SELECTED TEXT: Begin

Sunday, September 23, 2007

Tuning: New Moon - Louis Armstrong
Time: 12.56am
Mood: vexed

First i would love to apologise to Jov for missing out on her bbq party. sorry girl, i had a long day and got drained off entirely. i owe you an face to face apology. but whatever it is, i'll make it up to you sis, i'm terribly sorry. forgive me will you?

and i've also decided to let Dan go. i know it might be a little abrupt to some, but i doubt i should go on with my wrongdoings. i can't imagine that i was such a self centered freak. just because of my failed relationship and the downfalls in my life, i actually seek comfort in him, whom happened to be there. who am i to do that to him? and who am i to put him through all these? seeing him so tired, but yet still trying hard to fulfill our agreements and the promises he made me. i feel sorry for him and i start to despise myself. for a kind and beautiful soul like him, i can never bear to be arrogant and be negligence of his emotions. i don't know how i can make it up to him. i remembered he brought up the changes in my attitudes over the months, but i took it light and brushed it off like what. actually, it's obvious that that change indicates the lost of interests, i can't tell in what way. somehow like, i'm just plain tired to think of anything else. or perhaps, he saw it coming too? well, i don't know, i definitely hopes he do feel the same way now. at least, i would feel less guilty. just in search of another excuse for myself.

and also, one thing that i've never mentioned it at all. i can feel Dan's feeling inferior with me around, just with me alone. i couldn't sense that a few years ago. he was perfectly fine, but i realised that lately. i think i'm the reason why. i think he hinted indirectly me that night went we were out for moon bathing. but i took it easily cause i didn't expected that was meant for me to decipher. now, thinking in depth, i think it's for me in a way or so. i don't know why he felt that way really, in fact not him alone. quite a number of guys i know did confessed that my presence made them felt this way. they couldn't elaborate more, and i gave up probing on this matter. yup, sadly.

SELECTED TEXT: End

(TASK STATEMENT)
Answer these questions about the blog post above:
1. What song and artist are listed next to "Tuning"?
2. Whose barbecue party did the writer miss?
3. What were the writer and Dan doing the night the writer thinks Dan gave an indirect hint?

DATASET EXTRACT: Begin

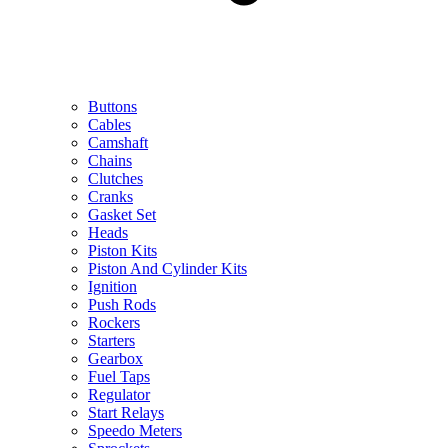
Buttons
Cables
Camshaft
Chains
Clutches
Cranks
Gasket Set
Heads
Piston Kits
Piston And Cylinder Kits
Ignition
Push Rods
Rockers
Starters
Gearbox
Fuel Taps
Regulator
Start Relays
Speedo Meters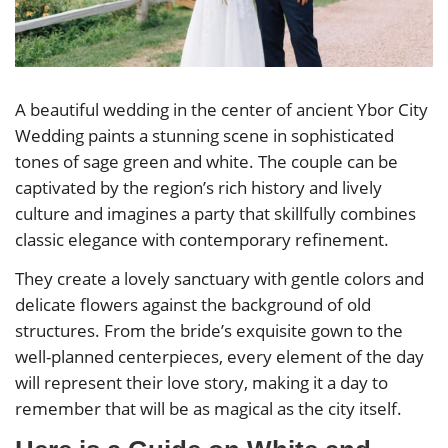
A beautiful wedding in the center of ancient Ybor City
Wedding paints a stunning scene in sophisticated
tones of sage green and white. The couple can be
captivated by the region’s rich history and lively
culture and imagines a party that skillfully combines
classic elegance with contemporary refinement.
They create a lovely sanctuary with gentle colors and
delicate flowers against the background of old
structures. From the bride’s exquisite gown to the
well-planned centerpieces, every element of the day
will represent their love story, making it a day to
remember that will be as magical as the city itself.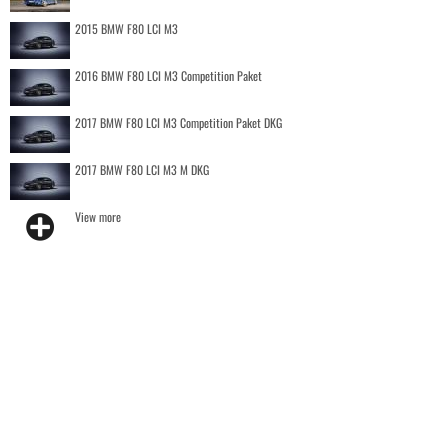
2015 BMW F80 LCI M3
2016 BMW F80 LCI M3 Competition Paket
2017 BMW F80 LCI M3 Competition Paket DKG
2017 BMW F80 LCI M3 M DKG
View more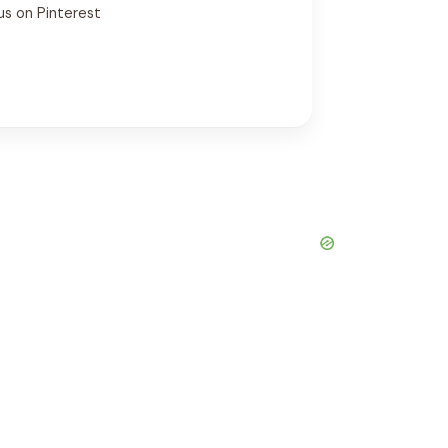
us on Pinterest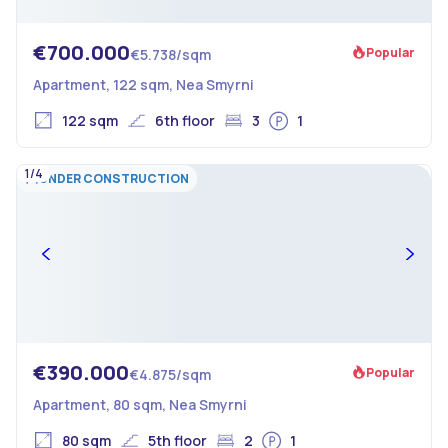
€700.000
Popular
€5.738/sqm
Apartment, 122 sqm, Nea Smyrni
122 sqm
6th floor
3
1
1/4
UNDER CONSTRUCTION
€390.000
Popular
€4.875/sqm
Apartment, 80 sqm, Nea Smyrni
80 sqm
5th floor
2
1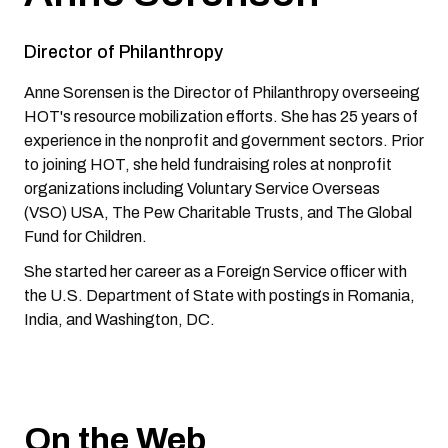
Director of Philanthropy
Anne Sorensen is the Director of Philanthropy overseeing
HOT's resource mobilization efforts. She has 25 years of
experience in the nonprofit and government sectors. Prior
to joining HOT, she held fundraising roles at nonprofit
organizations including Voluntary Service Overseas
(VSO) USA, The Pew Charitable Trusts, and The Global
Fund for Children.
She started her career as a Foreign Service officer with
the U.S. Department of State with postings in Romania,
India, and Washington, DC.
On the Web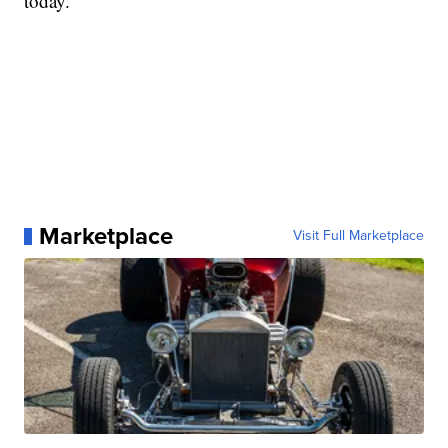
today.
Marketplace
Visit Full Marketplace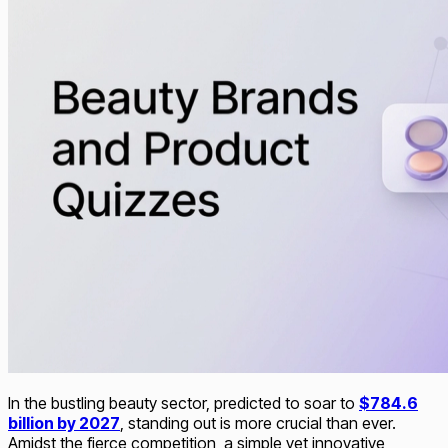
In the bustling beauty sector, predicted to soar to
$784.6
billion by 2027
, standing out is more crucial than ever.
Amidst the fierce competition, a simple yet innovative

DATASET EXTRACT: End

(SOLUTION)
1. "New Moon" by Louis Armstrong.
2. Jov's.
3. They were out moon bathing.